If you didn’t really know a 3-coloring, then for some two nodes connected by an edge, you put balls of the same color during the proving stage. That means that during the verifying stage, since Verifier picks an edge at random, the probability that they catch you is at least \(1 / |E|\), where \(|E|\) is the number of edges in the graph.

Note that there is still some significant probability that you could cheat and still get away with it (specifically, \((1 - 1/E)\)). This probability is called the soundness error. We would like to reduce this error to negligible. Here is an idea: Repeat the above protocol multiple times. Now, you can get away with cheating only if you get away in each one of those executions. This significantly reduces the soundness error, as quantified in the following.

Soundness, More Rigorously

The more rounds you execute, higher is the Verifier’s confidence on the soundness of your claim. Let’s say that you do not know a 3-coloring for the graph. The probability that you will not get caught can be bounded as follows.

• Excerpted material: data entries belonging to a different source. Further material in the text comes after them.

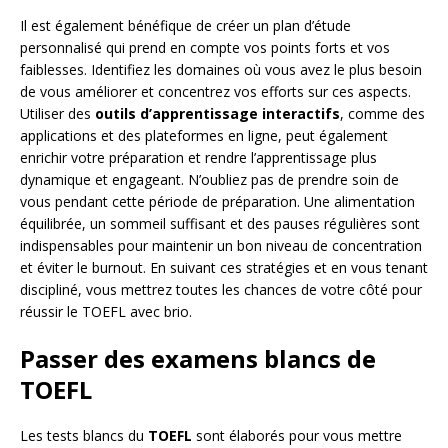
Il est également bénéfique de créer un plan d’étude
personnalisé qui prend en compte vos points forts et vos
faiblesses. Identifiez les domaines où vous avez le plus besoin
de vous améliorer et concentrez vos efforts sur ces aspects.
Utiliser des
outils d’apprentissage interactifs
, comme des
applications et des plateformes en ligne, peut également
enrichir votre préparation et rendre l’apprentissage plus
dynamique et engageant. N’oubliez pas de prendre soin de
vous pendant cette période de préparation. Une alimentation
équilibrée, un sommeil suffisant et des pauses régulières sont
indispensables pour maintenir un bon niveau de concentration
et éviter le burnout. En suivant ces stratégies et en vous tenant
discipliné, vous mettrez toutes les chances de votre côté pour
réussir le TOEFL avec brio.
Passer des examens blancs de
TOEFL
Les tests blancs du
TOEFL
sont élaborés pour vous mettre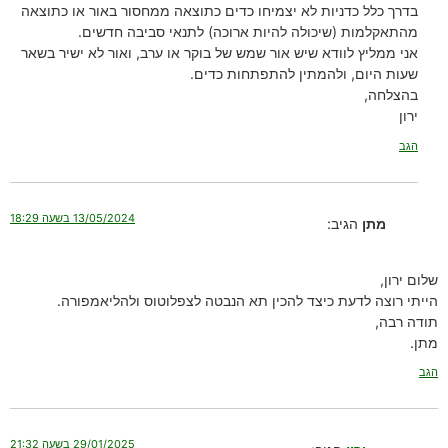
בדרך כלל כדניות לא יצמיחו כדים כתוצאה ממחסור באור או כתוצאה
מהתאקלמות (שיכולה להיות ארוכה) לתנאי סביבה חדשים.
אני ממליץ לוודא שיש אור שמש של בוקר או ערב, ואור לא ישיר בשאר
שעות היום, ולהמתין להתפתחות כדים.
בהצלחה,
ירון
הגב
13/05/2024 בשעה 18:29
מתן
הגיב:
שלום ירון,
הייתי רוצה לדעת כיצד להכין תא הנבטה לצפלוטוס ולהליאמפורה.
תודה רבה,
מתן.
הגב
29/01/2025 בשעה 21:32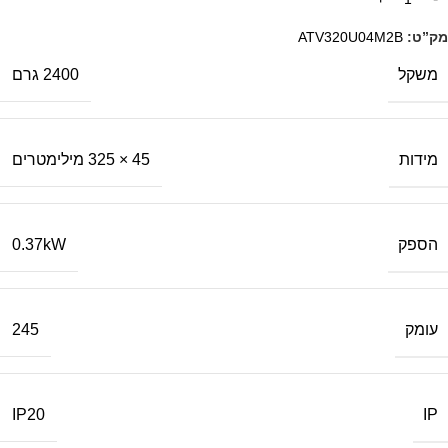
מק”ט:
ATV320U04M2B
משקל
2400 גרם
מידות
45 × 325 מילימטרים
הספק
0.37kW
עומק
245
IP
IP20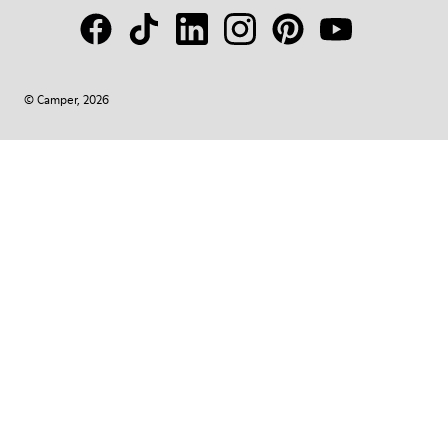
© Camper, 2026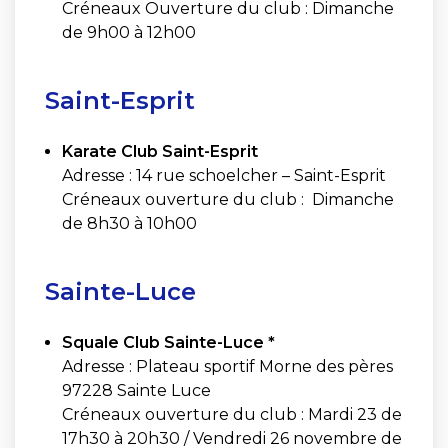
Créneaux Ouverture du club : Dimanche
de 9h00 à 12h00
Saint-Esprit
Karate Club Saint-Esprit
Adresse : 14 rue schoelcher – Saint-Esprit
Créneaux ouverture du club : Dimanche
de 8h30 à 10h00
Sainte-Luce
Squale Club Sainte-Luce *
Adresse : Plateau sportif Morne des pères
97228 Sainte Luce
Créneaux ouverture du club : Mardi 23 de
17h30 à 20h30 / Vendredi 26 novembre de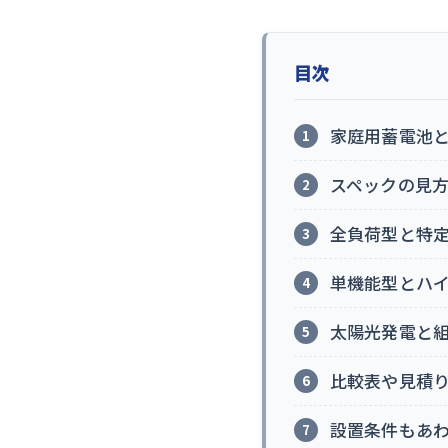
目次
家庭用蓄電池
スペックの見方
全負荷型と特
単機能型とハ
太陽光発電と
比較表や見積
設置条件もあ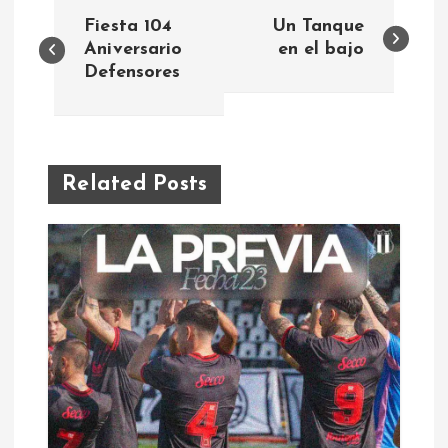
N
Fiesta 104
Un Tanque
a
Aniversario
en el bajo
Defensores
v
e
Related Posts
g
a
c
i
ó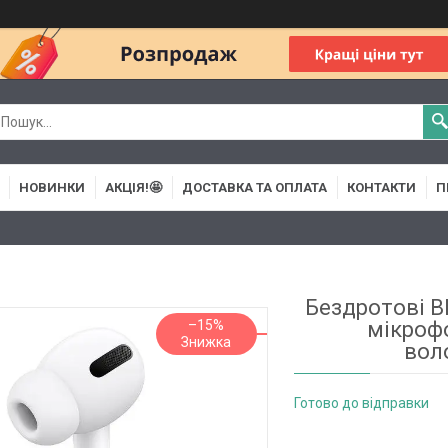
НОВИНКИ
АКЦІЯ!🤩
ДОСТАВКА ТА ОПЛАТА
КОНТАКТИ
П
Бездротові B
–15%
мікроф
воло
Готово до відправки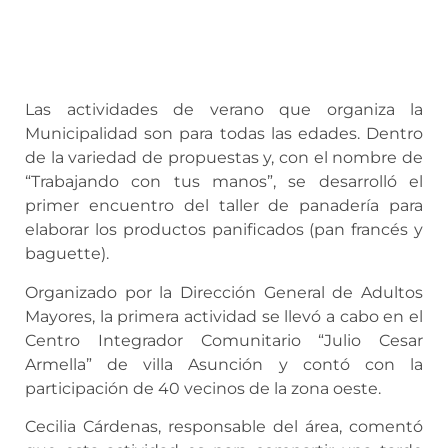
Las actividades de verano que organiza la
Municipalidad son para todas las edades. Dentro
de la variedad de propuestas y, con el nombre de
“Trabajando con tus manos”, se desarrolló el
primer encuentro del taller de panadería para
elaborar los productos panificados (pan francés y
baguette).
Organizado por la Dirección General de Adultos
Mayores, la primera actividad se llevó a cabo en el
Centro Integrador Comunitario “Julio Cesar
Armella” de villa Asunción y contó con la
participación de 40 vecinos de la zona oeste.
Cecilia Cárdenas, responsable del área, comentó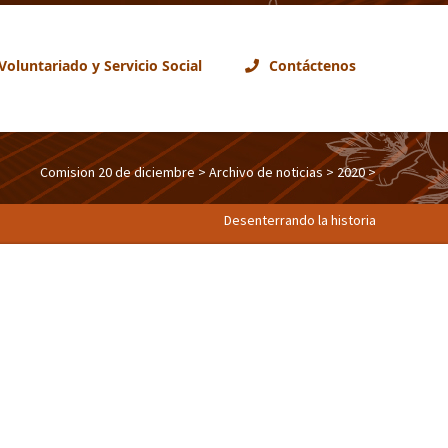
Voluntariado y Servicio Social
Contáctenos
Comision 20 de diciembre
>
Archivo de noticias
>
2020
>
Desenterrando la historia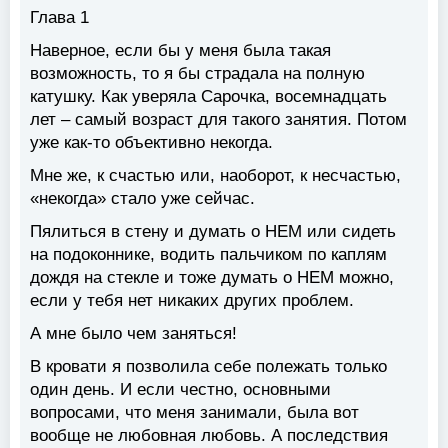
Глава 1
Наверное, если бы у меня была такая
возможность, то я бы страдала на полную
катушку. Как уверяла Сарочка, восемнадцать
лет – самый возраст для такого занятия. Потом
уже как-то объективно некогда.
Мне же, к счастью или, наоборот, к несчастью,
«некогда» стало уже сейчас.
Пялиться в стену и думать о НЕМ или сидеть
на подоконнике, водить пальчиком по каплям
дождя на стекле и тоже думать о НЕМ можно,
если у тебя нет никаких других проблем.
А мне было чем заняться!
В кровати я позволила себе полежать только
один день. И если честно, основными
вопросами, что меня занимали, была вот
вообще не любовная любовь. А последствия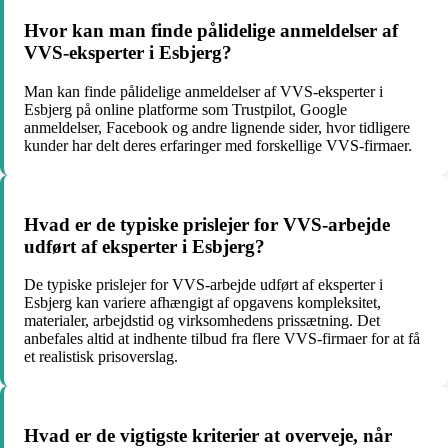
Hvor kan man finde pålidelige anmeldelser af
VVS-eksperter i Esbjerg?
Man kan finde pålidelige anmeldelser af VVS-eksperter i
Esbjerg på online platforme som Trustpilot, Google
anmeldelser, Facebook og andre lignende sider, hvor tidligere
kunder har delt deres erfaringer med forskellige VVS-firmaer.
Hvad er de typiske prislejer for VVS-arbejde
udført af eksperter i Esbjerg?
De typiske prislejer for VVS-arbejde udført af eksperter i
Esbjerg kan variere afhængigt af opgavens kompleksitet,
materialer, arbejdstid og virksomhedens prissætning. Det
anbefales altid at indhente tilbud fra flere VVS-firmaer for at få
et realistisk prisoverslag.
Hvad er de vigtigste kriterier at overveje, når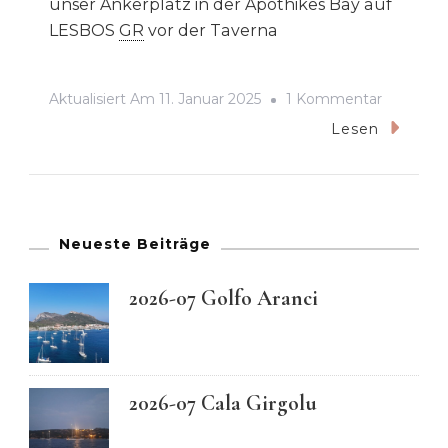
unser Ankerplatz in der Apothikes Bay auf
LESBOS
GR
vor der Taverna
Zu
Aktualisiert Am
11. Januar 2025
1 Kommentar
2024-
Lesen
06
Ankerbuc
Apothike
Bay
Neueste Beiträge
Auf
2026-07 Golfo Aranci
LESBOS
2026-07 Cala Girgolu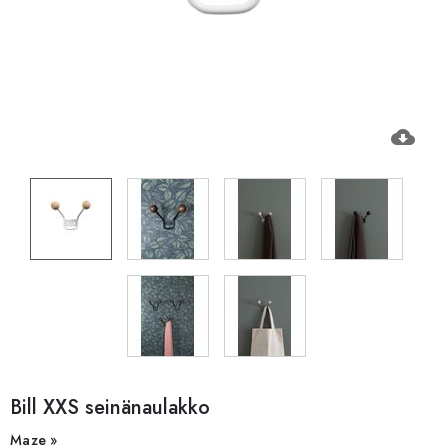
cloud_download
Bill XXS seinänaulakko
Maze »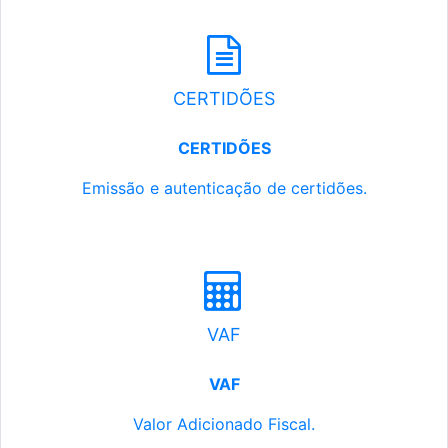
CERTIDÕES
CERTIDÕES
Emissão e autenticação de certidões.
VAF
VAF
Valor Adicionado Fiscal.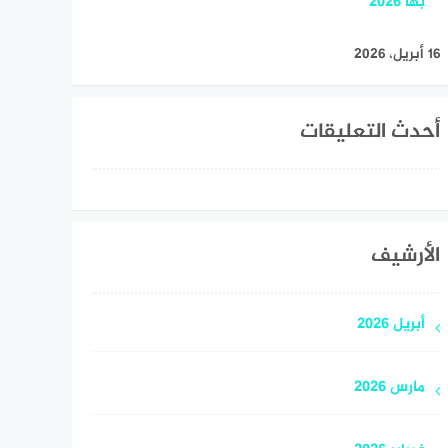
بها 2026
16 أبريل، 2026
أحدث التعليقات
الأرشيف
أبريل 2026
مارس 2026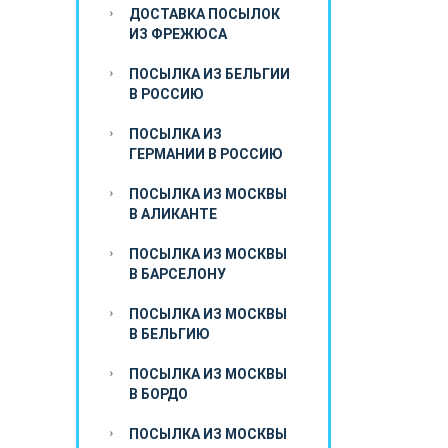
ДОСТАВКА ПОСЫЛОК
ИЗ ФРЕЖЮСА
ПОСЫЛКА ИЗ БЕЛЬГИИ
В РОССИЮ
ПОСЫЛКА ИЗ
ГЕРМАНИИ В РОССИЮ
ПОСЫЛКА ИЗ МОСКВЫ
В АЛИКАНТЕ
ПОСЫЛКА ИЗ МОСКВЫ
В БАРСЕЛОНУ
ПОСЫЛКА ИЗ МОСКВЫ
В БЕЛЬГИЮ
ПОСЫЛКА ИЗ МОСКВЫ
В БОРДО
ПОСЫЛКА ИЗ МОСКВЫ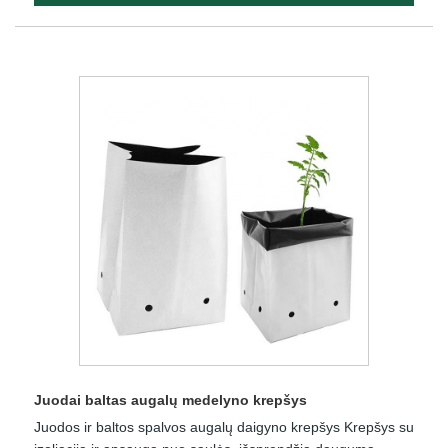
Juodai baltas augalų medelyno krepšys
Juodos ir baltos spalvos augalų daigyno krepšys Krepšys su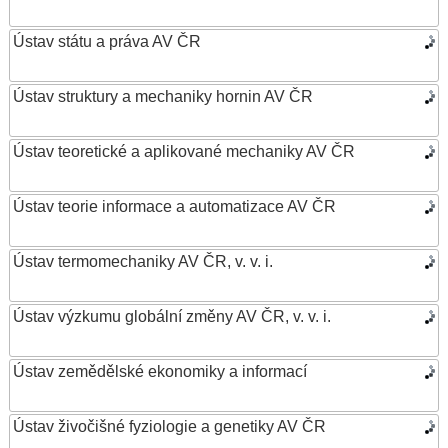
Ústav státu a práva AV ČR
Ústav struktury a mechaniky hornin AV ČR
Ústav teoretické a aplikované mechaniky AV ČR
Ústav teorie informace a automatizace AV ČR
Ústav termomechaniky AV ČR, v. v. i.
Ústav výzkumu globální změny AV ČR, v. v. i.
Ústav zemědělské ekonomiky a informací
Ústav živočišné fyziologie a genetiky AV ČR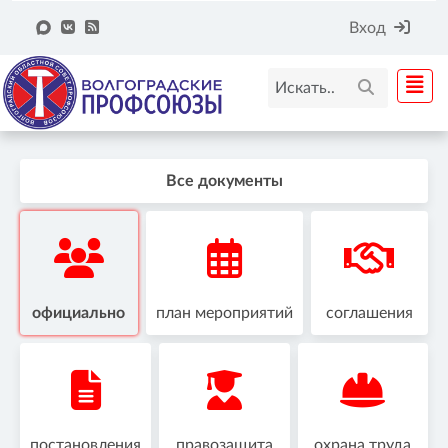
Вход
Все документы
официально
план мероприятий
соглашения
постановления
правозащита
охрана труда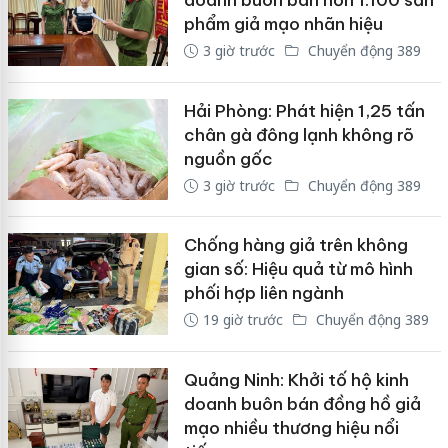
doanh buôn bán hơn 1.100 sản
phẩm giả mạo nhãn hiệu
3 giờ trước
Chuyển động 389
Hải Phòng: Phát hiện 1,25 tấn
chân gà đông lạnh không rõ
nguồn gốc
3 giờ trước
Chuyển động 389
Chống hàng giả trên không
gian số: Hiệu quả từ mô hình
phối hợp liên ngành
19 giờ trước
Chuyển động 389
Quảng Ninh: Khởi tố hộ kinh
doanh buôn bán đồng hồ giả
mạo nhiều thương hiệu nổi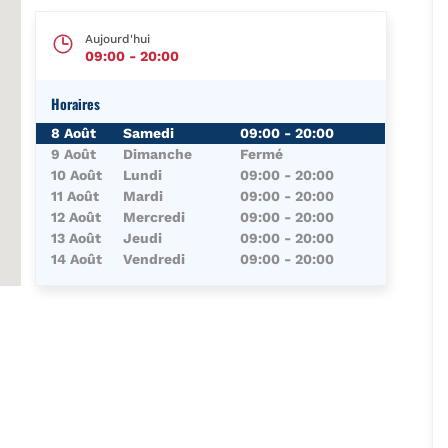
Aujourd'hui
09:00
-
20:00
Horaires
Jour de la Semaine
Horaires
8 Août
Samedi
09:00
-
20:00
9 Août
Dimanche
Fermé
10 Août
Lundi
09:00
-
20:00
11 Août
Mardi
09:00
-
20:00
12 Août
Mercredi
09:00
-
20:00
13 Août
Jeudi
09:00
-
20:00
14 Août
Vendredi
09:00
-
20:00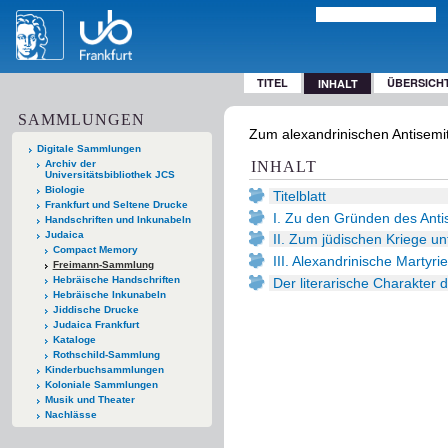
TITEL
ÜBERSICH
INHALT
SAMMLUNGEN
Zum alexandrinischen Antisemiti
Digitale Sammlungen
Archiv der
INHALT
Universitätsbibliothek JCS
Biologie
Titelblatt
Frankfurt und Seltene Drucke
I. Zu den Gründen des Anti
Handschriften und Inkunabeln
Judaica
II. Zum jüdischen Kriege un
Compact Memory
III. Alexandrinische Martyri
Freimann-Sammlung
Hebräische Handschriften
Der literarische Charakter 
Hebräische Inkunabeln
Jiddische Drucke
Judaica Frankfurt
Kataloge
Rothschild-Sammlung
Kinderbuchsammlungen
Koloniale Sammlungen
Musik und Theater
Nachlässe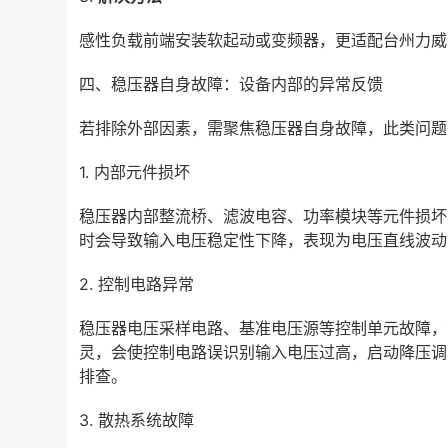
感性负载前端安装软起动或变频器，更适配台州力威
四、稳压器自身故障：设备内部的异常反馈
若排除外部因素，需聚焦稳压器自身故障，此类问题
1. 内部元件损坏
稳压器内部整流桥、滤波电容、功率模块等元件损坏
时会导致输入电压稳定性下降，表现为电压直线波动
2. 控制电路异常
稳压器电压采样电路、基准电压源等控制单元故障，
灵，会使控制电路误识别输入电压过高，启动降压调
排查。
3. 散热系统故障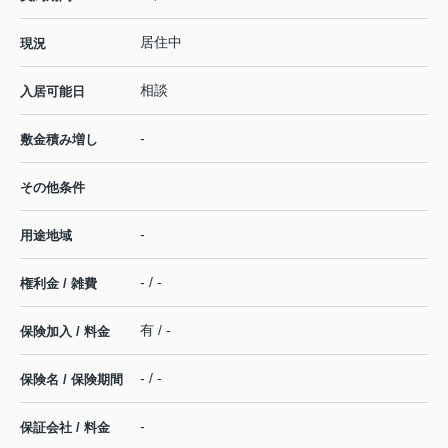
居住中
現況
相談
入居可能日
-
敷金積み増し
その他条件
-
用途地域
- / -
権利金 / 雑費
有 / -
保険加入 / 料金
- / -
保険名 / 保険期間
-
保証会社 / 料金
-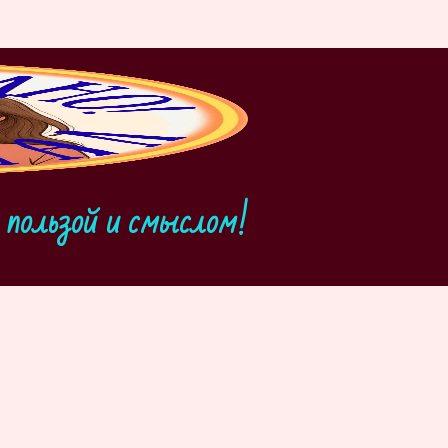
пользой и смыслом!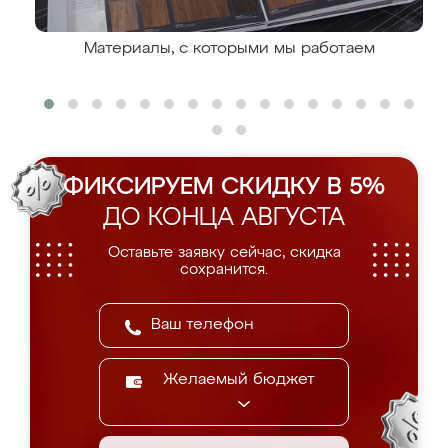
Материалы, с которыми мы работаем
ФИКСИРУЕМ СКИДКУ В 5%
ДО КОНЦА АВГУСТА
Оставьте заявку сейчас, скидка
сохранится.
Желаемый бюджет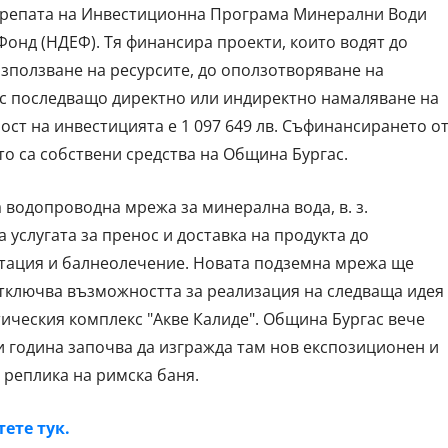
крепата на Инвестиционна Програма Минерални Води
онд (НДЕФ). Тя финансира проекти, които водят до
ползване на ресурсите, до оползотворяване на
 с последващо директно или индиректно намаляване на
ст на инвестицията е 1 097 649 лв. Съфинансирането о
ото са собствени средства на Община Бургас.
 водопроводна мрежа за минерална вода, в. з.
а услугата за пренос и доставка на продукта до
тация и балнеолечение. Новата подземна мрежа ще
отключва възможността за реализация на следваща идея
ическия комплекс "Акве Калиде". Община Бургас вече
 година започва да изгражда там нов експозиционен и
 реплика на римска баня.
ете тук.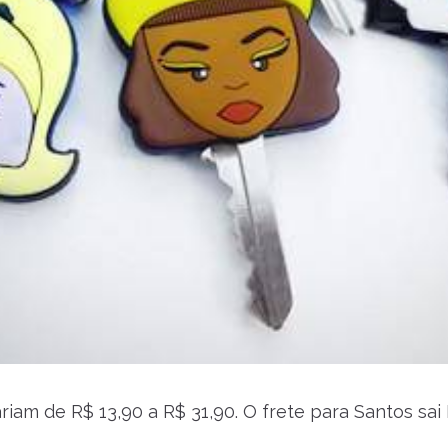
riam de R$ 13,90 a R$ 31,90. O frete para Santos sai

Let \(N\) be the total number of rounds.
\Pr[\text{You will not be caught in Round }i \leq N] \leq 1 - \frac{1}{E}
\Pr[\text{You will not be caught in any of the N rounds}] \leq \left(1 - \frac{1}{E} \right)^N

Revisiting Zero-knowledgeness

Unfortunately, there is an issue in the above protocol. Since Verifier gets to see the coloring of two nodes at a time, she can learn the entire 3-coloring by running enough rounds. Luckily, we can get around this issue: After every round, you would ask Verifier to step out of sight, you would randomly permute the colors and again cover all the nodes. That way, anything that Verifier might have learned in one round is not relevant in the subsequent rounds, since whatever Verifier viewed can be simulated by just picking two random, but differently-colored balls in each round.